At this time of year, even those who embrace winter the most begin to get tired of it – the cold and gray, shoveling, shivering, trudging and salt-encrusted everything.
But when a new snow storm comes in, I don’t care how long or cold the winter has been; I head out for a walk with my faithful friend.
The best time of day for this is late afternoon. The light – already thin in the northern hemisphere – gets filtered through an extra-deep layer of atmosphere as twilight approaches, and the storm clouds give everything a tinge of blue.
Combine that with the hush of falling snow, its creaky protest underfoot and the slight disorientation as it covers everything anew, a walk in a whiteout is my greatest seasonal pleasure. (My dog likes it too.)
I interrupted the reverie of the most recent such stroll with an effort to capture it in photos.
Below: My guide and a length of freshly-cleared sidewalk. A rarity during a blizzard – except on certain streets in my neighborhood, where the residents dutifully keep entire blocks clear from the first snowfall to the last.
The snow – some new, and some left from a previous snowfall – sits on everything. It obscures the true shape of ordinary shrubs and trees and provides a surreal mix of sharp edges and soft curves – a smooth, fragile layer hiding chaos underneath.
Gates – portals to pretty yards and family activity – become lonely, idle outposts. The little piles on posts let you know which way the wind is blowing.
Familiar surroundings that I walk nearly every day close in around me and suddenly look foreign and mysterious.
My friend – driven more by his nose than his eyes – stops to remind me that all the good, interesting stuff is still there, underneath the snow and waiting to be investigated.
With the light at its flattest and bluest, holiday ornaments wearing fezzes of snow provide the only color. (What is the plural of fez?)
Winter changes perspective and reveals hidden relationships. I tried but failed to capture how things that seem remote or disconnected – like houses on opposites sides of the same block – are suddenly shown to be closely connected.
I look forward to those surprises, and after nearly 25 years walking four different dogs along the same streets, I still find surprising juxtapositions when the leaves come off the trees. It just requires mindful attention during what otherwise could be mindless exercise.
Here, two trees support at least three nests. I’ve seen more densely populated trees in the neighborhood – but they’re only revealed in winter, when leaves and birds alike are gone for the season.
Even ordinary – dare I say unattractive – structures that typically don’t draw much attention show themselves in new ways. Their contrast with the monochrome backdrop highlights shapes and contours that on any other day would be of little interest.
And where all else fails, icicles are always worth a second look.
Everything seems to come to a stop during a good, twilight snowstorm. But some jobs still need to get done. Like this lonely construction worker tasked with stopping what little traffic there is on a quiet side street …
…so the excavators could continue laying gas, water or sewer lines (I don’t know which) at the new home being built up the block.
The house began to go up in November, and the contractor rushed to get walls, roof and windows in place before the first snowfall.

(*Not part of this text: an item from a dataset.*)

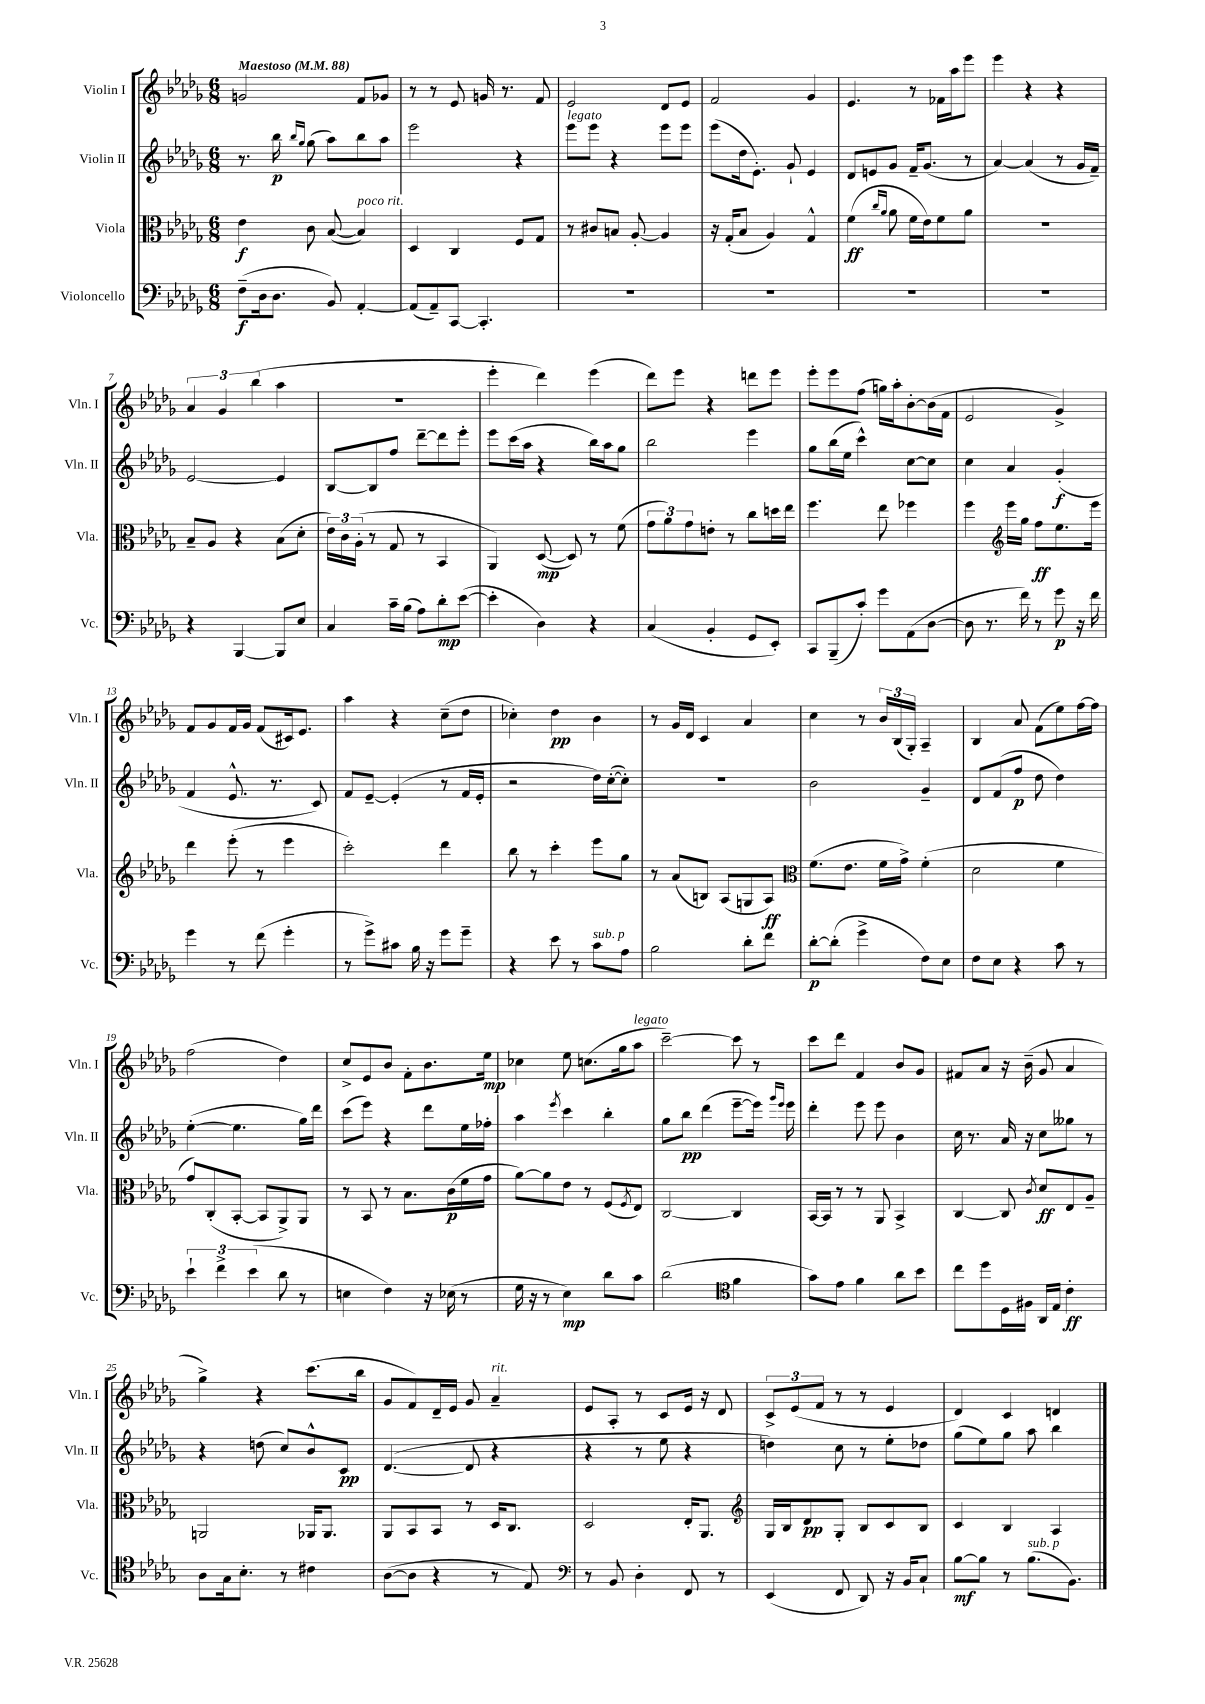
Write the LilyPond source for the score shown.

The excavators, it strikes me, could have picked a better couple days to tackle their part of the job.
I always look for vanishing roofs in the flat light of a winter storm.

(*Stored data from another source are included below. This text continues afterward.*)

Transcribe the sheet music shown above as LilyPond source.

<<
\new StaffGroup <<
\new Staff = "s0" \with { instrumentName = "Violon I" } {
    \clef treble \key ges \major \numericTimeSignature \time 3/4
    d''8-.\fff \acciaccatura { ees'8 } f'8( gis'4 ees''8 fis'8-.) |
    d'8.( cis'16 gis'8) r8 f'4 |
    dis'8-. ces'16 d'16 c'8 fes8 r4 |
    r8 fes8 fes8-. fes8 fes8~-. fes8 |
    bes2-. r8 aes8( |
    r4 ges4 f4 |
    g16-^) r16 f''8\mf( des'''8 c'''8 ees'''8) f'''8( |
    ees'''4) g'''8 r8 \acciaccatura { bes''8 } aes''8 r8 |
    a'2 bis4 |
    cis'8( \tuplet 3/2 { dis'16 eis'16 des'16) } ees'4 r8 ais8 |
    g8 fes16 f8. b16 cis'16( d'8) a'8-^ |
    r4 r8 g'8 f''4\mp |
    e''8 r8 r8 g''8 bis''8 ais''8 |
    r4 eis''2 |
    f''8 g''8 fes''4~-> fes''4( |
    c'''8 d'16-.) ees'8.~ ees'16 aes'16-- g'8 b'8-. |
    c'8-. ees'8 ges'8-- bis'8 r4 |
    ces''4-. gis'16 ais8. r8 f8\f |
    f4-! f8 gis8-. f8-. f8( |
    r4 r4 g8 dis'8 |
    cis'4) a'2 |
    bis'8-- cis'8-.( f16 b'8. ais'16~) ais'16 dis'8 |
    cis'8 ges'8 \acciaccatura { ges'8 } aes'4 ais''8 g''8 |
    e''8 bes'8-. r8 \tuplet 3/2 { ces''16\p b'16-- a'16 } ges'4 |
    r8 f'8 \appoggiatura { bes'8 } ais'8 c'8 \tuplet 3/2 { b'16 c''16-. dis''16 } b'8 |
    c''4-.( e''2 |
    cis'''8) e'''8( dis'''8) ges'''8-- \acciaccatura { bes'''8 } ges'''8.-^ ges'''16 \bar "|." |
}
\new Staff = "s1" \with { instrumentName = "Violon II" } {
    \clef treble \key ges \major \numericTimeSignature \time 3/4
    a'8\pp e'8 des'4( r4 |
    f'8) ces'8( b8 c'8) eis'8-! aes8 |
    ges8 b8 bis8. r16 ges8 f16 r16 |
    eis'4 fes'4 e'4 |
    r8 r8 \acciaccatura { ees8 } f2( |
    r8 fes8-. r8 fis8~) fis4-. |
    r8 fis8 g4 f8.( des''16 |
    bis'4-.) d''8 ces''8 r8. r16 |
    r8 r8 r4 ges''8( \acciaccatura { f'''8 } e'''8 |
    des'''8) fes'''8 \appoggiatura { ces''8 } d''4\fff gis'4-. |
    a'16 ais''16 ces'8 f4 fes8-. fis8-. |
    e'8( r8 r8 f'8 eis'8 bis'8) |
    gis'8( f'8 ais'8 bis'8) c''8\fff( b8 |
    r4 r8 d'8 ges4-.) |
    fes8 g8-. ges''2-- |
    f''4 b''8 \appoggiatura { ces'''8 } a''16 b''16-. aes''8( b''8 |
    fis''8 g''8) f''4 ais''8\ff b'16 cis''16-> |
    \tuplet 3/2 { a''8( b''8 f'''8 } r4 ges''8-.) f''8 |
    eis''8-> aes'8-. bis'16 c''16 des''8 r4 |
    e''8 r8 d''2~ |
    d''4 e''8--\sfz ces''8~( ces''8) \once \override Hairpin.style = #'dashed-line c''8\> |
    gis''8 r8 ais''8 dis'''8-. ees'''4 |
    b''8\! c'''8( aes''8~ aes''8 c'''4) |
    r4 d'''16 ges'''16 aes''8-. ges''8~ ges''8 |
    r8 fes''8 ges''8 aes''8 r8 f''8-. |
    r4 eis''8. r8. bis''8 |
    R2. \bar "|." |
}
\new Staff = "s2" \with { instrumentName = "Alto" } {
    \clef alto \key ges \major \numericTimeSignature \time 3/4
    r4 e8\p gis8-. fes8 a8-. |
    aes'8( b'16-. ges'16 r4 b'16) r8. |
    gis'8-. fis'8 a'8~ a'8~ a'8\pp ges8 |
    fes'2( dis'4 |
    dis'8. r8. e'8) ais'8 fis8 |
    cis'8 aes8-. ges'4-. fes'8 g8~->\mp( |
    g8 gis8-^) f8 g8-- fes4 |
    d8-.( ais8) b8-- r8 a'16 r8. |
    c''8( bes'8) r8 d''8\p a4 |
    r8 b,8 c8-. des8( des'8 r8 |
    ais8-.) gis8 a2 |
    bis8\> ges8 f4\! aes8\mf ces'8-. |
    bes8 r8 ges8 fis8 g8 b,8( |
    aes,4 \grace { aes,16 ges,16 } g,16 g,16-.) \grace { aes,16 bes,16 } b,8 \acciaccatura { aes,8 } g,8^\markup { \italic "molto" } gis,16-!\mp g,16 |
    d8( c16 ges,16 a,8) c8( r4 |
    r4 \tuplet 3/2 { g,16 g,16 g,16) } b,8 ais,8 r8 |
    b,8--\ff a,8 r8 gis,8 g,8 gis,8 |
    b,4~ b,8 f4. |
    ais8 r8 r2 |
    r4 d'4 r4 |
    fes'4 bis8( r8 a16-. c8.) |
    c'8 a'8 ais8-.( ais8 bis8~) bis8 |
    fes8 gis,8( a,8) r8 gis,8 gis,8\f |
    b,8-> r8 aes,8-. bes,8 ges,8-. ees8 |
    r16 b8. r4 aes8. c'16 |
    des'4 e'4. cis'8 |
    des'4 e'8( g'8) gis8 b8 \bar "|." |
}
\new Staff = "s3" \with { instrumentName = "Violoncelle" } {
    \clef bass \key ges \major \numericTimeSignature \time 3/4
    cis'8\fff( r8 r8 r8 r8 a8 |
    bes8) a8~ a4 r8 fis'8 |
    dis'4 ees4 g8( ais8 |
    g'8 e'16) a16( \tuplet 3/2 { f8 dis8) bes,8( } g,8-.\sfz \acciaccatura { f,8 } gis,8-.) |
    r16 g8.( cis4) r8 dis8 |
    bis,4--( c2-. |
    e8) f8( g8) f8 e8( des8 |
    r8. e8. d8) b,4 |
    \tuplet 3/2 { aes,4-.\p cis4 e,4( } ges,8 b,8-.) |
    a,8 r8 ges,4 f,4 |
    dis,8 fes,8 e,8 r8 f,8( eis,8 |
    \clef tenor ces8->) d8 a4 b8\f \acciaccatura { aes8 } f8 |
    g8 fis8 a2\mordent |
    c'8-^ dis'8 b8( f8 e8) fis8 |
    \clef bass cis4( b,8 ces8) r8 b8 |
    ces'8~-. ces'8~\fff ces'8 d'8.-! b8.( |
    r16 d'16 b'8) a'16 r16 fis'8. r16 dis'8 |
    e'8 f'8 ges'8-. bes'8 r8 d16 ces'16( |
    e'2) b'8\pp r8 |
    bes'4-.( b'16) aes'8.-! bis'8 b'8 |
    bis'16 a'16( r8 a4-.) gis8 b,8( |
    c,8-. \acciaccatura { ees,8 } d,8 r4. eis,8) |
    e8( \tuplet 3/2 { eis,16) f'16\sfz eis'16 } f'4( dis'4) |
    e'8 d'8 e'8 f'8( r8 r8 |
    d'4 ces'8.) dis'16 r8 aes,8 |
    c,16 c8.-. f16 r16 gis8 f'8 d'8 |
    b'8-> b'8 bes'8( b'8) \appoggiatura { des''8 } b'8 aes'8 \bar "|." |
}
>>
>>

Drifts encroach on a carefully shoveled entrance, while a patch of shrub – where nobody wants to walk – gets scoured clean.

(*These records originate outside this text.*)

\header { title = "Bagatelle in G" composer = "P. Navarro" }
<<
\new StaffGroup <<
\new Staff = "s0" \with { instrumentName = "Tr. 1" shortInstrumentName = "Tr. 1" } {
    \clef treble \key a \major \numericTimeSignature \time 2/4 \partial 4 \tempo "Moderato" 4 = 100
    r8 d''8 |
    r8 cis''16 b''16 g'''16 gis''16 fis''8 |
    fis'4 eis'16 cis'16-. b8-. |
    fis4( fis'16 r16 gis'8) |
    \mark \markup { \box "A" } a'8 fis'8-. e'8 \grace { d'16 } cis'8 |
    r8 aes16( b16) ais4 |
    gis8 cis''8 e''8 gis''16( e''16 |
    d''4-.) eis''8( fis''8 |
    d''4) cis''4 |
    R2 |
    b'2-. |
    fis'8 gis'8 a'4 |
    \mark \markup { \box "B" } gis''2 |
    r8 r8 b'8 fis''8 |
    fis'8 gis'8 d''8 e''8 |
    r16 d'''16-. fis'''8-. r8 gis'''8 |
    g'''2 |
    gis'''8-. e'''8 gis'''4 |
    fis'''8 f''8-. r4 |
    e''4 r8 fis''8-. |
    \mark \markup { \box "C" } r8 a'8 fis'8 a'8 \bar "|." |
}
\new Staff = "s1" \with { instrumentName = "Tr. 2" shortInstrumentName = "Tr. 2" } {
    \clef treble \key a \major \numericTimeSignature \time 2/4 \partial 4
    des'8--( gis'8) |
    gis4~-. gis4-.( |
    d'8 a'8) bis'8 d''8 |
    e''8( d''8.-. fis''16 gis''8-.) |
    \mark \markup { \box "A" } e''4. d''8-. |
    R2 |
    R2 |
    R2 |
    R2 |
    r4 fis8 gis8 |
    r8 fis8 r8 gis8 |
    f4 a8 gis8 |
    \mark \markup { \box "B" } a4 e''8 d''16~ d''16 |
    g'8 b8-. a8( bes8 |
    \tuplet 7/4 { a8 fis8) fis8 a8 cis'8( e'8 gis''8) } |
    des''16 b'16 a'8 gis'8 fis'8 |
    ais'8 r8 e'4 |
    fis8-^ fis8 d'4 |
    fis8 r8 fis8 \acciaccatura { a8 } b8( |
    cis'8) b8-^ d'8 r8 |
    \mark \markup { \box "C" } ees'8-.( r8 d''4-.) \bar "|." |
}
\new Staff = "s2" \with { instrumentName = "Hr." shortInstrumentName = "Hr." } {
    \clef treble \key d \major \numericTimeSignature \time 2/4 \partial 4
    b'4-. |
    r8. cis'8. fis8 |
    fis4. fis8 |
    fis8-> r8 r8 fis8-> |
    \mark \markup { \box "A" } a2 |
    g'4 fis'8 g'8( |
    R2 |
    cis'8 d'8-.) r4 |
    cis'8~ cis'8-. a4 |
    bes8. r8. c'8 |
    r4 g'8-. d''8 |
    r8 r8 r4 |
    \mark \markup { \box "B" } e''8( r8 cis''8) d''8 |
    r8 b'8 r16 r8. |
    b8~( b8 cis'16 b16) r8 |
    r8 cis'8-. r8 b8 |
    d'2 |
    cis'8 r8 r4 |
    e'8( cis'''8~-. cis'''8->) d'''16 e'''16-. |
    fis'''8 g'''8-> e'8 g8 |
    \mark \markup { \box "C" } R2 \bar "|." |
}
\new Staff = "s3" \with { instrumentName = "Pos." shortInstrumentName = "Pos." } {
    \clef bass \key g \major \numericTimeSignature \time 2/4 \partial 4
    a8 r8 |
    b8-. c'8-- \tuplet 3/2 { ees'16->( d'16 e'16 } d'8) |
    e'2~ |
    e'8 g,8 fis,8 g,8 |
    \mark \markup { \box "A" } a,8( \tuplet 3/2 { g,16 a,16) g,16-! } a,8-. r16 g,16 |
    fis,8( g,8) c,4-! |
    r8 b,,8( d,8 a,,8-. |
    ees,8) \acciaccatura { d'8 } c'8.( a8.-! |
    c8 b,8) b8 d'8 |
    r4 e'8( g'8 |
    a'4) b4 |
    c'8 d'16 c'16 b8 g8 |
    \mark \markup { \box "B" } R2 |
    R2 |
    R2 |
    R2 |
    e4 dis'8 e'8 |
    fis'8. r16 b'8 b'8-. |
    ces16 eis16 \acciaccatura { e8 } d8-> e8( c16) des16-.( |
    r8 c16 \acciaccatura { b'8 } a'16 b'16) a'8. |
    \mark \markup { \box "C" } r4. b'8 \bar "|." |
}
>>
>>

Fade to white: Three paint jobs look like antiqued color swatches. How much of the difference is in the paint and how much is in the light? Hard to tell at this moment in time.
Some homes look like they were built specifically to be viewed through falling snow – like the house below. In fact, it was only painted blue last year. Before that it had always been light gray; so it shrunk to less impressive proportions in a snowstorm. (I took this photo on a different day.)
What’s more inviting at the end of a winter walk than home, lit up from the inside, promising warmth, family and a glass of whiskey.
planner says
Thanks for reminding us that our neighborhoods are beautiful in all seasons if we look hard enough.